Varios indicios le habían permitido localizarnos. Nos los iría diciendo poco a poco, después de cerrar la puerta tras de sí, conforme nos atizaba, con su hosca voz venida desde el fondo de los tiempos. Primero, comprendió que me había ido de viaje ese jueves maldito de nuestra última cita, que establecí a sabiendas de que yo ya no estaría en Madrid; lo comprendió nada más entrar en el piso: faltaban mis vestidos, algunos libros y, sobre todo, las maletas.
La segunda pista se la dio el mecánico portugués, que una vez más había visto fracasar su ilusión de irse a vivir a Brasil. Por él supo que mi viaje había sido un largo viaje.
Después intervino Carranza. Le encontró merodeando ante el portal de casa. Santiago se creía aún que yo tenía relaciones con él y le soltó una hostia para derribar un toro. Pero Carranza nos había espiado y, desde el suelo, como pudo, logró convencerle de que yo, si me había escapado, lo había hecho con una mujer; no con un hombre y mucho menos con él. Santiago perdió el control cuando supo la noticia.
Y la confirmación se la arrebató a Francisca. Resulta que, en aquellos días de verano en que Marina y yo errábamos por Italia, Santiago visitó a todas las personas que me conocían con el propósito de obtener alguna información. Manolo, la dueña de la galería, Francisca e incluso el Pulga, todos ellos tuvieron que responder a sus interrogatorios. Nadie sabía nada, salvo Francisca, que fingió no haberme visto desde hacía años, pero que después incurrió en una contradicción, y Santiago la torturó, literalmente, hasta hacerla confesar.

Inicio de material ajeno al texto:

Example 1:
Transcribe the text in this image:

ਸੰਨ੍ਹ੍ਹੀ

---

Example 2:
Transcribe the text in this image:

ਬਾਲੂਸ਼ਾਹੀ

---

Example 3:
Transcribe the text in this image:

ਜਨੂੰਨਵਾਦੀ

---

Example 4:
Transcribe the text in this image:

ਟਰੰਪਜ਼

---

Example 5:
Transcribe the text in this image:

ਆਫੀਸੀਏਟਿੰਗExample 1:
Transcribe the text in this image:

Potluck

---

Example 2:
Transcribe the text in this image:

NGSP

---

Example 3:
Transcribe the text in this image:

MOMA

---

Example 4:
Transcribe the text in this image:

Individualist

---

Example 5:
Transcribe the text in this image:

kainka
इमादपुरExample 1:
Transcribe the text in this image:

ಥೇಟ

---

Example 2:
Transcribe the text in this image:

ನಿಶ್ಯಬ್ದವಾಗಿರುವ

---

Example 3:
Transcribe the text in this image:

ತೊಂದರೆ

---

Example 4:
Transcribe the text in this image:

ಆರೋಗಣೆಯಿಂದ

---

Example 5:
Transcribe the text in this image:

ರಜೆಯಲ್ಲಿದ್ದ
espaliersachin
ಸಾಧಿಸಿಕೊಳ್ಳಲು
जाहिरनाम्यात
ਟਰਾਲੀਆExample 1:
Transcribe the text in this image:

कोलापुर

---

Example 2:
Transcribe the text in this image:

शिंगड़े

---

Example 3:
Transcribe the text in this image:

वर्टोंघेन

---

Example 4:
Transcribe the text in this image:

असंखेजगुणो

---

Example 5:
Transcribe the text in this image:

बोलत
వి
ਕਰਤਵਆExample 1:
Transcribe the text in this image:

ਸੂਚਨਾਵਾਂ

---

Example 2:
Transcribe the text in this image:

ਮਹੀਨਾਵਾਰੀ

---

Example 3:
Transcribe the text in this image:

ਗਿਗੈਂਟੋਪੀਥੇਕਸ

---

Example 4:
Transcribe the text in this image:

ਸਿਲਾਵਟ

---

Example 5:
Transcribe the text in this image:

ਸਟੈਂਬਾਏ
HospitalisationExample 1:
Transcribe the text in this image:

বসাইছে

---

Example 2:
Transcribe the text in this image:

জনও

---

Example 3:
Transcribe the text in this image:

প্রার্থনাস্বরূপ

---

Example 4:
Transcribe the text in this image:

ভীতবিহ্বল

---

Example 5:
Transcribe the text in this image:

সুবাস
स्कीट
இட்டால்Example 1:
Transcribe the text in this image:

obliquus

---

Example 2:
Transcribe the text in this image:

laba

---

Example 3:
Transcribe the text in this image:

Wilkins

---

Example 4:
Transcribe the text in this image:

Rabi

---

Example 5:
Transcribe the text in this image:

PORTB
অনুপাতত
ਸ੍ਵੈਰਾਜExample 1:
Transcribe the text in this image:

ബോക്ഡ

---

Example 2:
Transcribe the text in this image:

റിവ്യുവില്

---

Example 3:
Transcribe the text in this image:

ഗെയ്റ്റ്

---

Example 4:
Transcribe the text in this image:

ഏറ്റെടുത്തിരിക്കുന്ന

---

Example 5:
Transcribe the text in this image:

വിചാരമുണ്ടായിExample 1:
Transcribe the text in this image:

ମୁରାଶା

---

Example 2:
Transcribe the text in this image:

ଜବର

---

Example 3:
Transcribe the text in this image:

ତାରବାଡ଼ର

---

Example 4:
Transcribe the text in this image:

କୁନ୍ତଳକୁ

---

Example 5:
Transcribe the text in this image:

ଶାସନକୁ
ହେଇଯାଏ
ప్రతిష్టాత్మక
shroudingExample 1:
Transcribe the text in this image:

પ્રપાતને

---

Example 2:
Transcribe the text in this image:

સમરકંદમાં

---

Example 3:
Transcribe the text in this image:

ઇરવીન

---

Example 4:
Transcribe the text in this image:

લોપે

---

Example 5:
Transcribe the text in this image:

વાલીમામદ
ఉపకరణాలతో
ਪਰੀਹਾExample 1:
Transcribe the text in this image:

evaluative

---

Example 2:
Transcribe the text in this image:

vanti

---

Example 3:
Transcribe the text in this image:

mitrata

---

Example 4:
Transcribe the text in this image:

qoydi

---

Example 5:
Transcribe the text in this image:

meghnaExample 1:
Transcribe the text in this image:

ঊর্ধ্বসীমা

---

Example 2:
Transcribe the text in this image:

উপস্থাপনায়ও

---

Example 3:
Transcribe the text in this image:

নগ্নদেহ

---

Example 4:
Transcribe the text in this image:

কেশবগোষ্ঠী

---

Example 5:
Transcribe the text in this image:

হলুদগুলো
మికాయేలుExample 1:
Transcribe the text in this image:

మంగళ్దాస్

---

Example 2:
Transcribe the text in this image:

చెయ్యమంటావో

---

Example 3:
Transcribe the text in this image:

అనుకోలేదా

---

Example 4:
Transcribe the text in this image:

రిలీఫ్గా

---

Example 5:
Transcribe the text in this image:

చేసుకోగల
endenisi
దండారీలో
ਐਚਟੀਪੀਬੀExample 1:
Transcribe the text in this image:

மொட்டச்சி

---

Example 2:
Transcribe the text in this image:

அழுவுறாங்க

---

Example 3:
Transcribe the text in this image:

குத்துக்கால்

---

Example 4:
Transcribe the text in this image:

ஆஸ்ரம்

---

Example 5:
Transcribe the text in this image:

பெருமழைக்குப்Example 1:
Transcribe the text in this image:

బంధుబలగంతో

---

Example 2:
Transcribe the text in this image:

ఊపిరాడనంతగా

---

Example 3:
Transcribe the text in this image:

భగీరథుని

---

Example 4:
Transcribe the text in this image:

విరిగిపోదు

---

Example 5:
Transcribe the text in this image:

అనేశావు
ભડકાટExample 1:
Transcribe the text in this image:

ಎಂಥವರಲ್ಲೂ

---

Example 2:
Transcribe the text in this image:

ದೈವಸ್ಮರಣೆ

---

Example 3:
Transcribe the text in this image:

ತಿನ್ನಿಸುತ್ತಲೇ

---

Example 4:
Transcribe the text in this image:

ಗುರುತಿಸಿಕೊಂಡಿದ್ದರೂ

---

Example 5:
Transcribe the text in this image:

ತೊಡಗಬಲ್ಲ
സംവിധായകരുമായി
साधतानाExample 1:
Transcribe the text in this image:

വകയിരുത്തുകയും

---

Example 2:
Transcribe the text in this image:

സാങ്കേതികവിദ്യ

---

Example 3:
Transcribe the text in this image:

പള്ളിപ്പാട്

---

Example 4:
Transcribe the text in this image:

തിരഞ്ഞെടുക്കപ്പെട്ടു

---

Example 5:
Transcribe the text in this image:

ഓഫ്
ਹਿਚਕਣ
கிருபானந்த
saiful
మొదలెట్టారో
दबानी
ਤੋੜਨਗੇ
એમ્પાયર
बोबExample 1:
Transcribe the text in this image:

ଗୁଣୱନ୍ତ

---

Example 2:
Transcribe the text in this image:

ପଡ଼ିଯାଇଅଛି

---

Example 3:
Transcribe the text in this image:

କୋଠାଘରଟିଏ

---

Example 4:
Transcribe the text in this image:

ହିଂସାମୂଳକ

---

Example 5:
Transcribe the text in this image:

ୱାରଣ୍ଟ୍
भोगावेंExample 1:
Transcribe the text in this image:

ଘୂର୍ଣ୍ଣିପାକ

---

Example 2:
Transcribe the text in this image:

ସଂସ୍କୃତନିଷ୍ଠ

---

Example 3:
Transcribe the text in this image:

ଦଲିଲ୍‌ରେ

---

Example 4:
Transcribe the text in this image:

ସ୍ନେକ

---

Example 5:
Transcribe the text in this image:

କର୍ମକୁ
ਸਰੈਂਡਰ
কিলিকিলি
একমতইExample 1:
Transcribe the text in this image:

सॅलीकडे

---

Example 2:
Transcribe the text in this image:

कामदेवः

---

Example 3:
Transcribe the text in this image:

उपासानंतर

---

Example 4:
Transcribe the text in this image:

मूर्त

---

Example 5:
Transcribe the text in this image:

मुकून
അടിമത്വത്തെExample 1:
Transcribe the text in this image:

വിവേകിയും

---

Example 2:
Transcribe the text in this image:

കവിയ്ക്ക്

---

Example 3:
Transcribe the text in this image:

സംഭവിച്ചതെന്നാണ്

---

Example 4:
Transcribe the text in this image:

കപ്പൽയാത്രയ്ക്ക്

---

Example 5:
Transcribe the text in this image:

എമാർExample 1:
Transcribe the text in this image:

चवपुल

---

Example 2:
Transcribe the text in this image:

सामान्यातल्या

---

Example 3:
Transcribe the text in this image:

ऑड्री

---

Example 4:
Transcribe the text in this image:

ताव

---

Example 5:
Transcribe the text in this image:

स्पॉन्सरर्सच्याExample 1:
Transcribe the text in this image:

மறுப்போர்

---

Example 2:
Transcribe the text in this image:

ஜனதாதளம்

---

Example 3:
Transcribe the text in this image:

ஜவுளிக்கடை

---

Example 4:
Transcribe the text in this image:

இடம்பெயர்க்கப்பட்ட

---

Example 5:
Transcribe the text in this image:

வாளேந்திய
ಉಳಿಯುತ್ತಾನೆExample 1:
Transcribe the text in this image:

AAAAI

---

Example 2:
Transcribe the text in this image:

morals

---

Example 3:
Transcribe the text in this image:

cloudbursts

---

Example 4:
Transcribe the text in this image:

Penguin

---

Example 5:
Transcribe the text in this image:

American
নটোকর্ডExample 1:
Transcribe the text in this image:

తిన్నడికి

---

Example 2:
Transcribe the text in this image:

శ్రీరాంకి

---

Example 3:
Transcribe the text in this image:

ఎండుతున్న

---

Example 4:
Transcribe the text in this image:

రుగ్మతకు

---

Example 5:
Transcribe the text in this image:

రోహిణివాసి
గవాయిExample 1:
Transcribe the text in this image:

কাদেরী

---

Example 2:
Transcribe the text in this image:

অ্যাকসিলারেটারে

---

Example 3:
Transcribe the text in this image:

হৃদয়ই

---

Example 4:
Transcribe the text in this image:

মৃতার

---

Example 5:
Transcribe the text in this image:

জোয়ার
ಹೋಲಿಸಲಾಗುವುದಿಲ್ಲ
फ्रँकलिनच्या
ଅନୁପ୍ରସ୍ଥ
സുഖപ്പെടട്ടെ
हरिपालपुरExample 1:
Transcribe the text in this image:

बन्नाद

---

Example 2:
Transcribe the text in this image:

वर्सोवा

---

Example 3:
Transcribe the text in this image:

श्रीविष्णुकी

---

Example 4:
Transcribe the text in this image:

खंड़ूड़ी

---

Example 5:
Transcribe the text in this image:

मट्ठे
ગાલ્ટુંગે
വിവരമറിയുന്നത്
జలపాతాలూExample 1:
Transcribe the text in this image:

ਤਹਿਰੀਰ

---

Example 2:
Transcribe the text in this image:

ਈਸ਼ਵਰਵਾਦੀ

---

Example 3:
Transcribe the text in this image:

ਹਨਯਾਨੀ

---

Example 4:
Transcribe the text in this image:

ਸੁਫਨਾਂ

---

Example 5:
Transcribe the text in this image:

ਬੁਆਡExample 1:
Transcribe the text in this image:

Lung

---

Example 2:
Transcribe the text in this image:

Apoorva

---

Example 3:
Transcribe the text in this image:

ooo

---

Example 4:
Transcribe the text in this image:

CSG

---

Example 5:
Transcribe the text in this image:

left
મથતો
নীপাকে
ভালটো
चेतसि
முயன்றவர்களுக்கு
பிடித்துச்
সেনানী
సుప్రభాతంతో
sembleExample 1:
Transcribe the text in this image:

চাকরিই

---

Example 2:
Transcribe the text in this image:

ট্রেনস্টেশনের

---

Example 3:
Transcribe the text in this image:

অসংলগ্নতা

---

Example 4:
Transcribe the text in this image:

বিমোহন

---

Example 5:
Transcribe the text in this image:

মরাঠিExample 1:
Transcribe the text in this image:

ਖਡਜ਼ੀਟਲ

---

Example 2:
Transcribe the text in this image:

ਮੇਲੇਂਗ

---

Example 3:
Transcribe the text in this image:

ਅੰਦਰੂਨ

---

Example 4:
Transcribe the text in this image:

Luego estaba la tarjeta de crédito. Los gastos eran cargados en nuestra cuenta común en el banco. Eso le permitió reconstruir todas las etapas del viaje por Italia y ver que al cabo los gastos se efectuaban siempre, y solamente, en Roma.
Y las multas de tráfico. Así ató los últimos cabos sueltos. Jamás pensé que la burocracia italiana fuese capaz de hacer llegar sus reclamos hasta España. En cada una de las multas estaba especificado el día, la hora y el lugar de la infracción. Con un mapa de la ciudad, Santiago delimitó la zona en que las multas eran más frecuentes, y de esta manera logró establecer un radio circunscrito por donde empezar a buscarnos: nuestro barrio, el gueto.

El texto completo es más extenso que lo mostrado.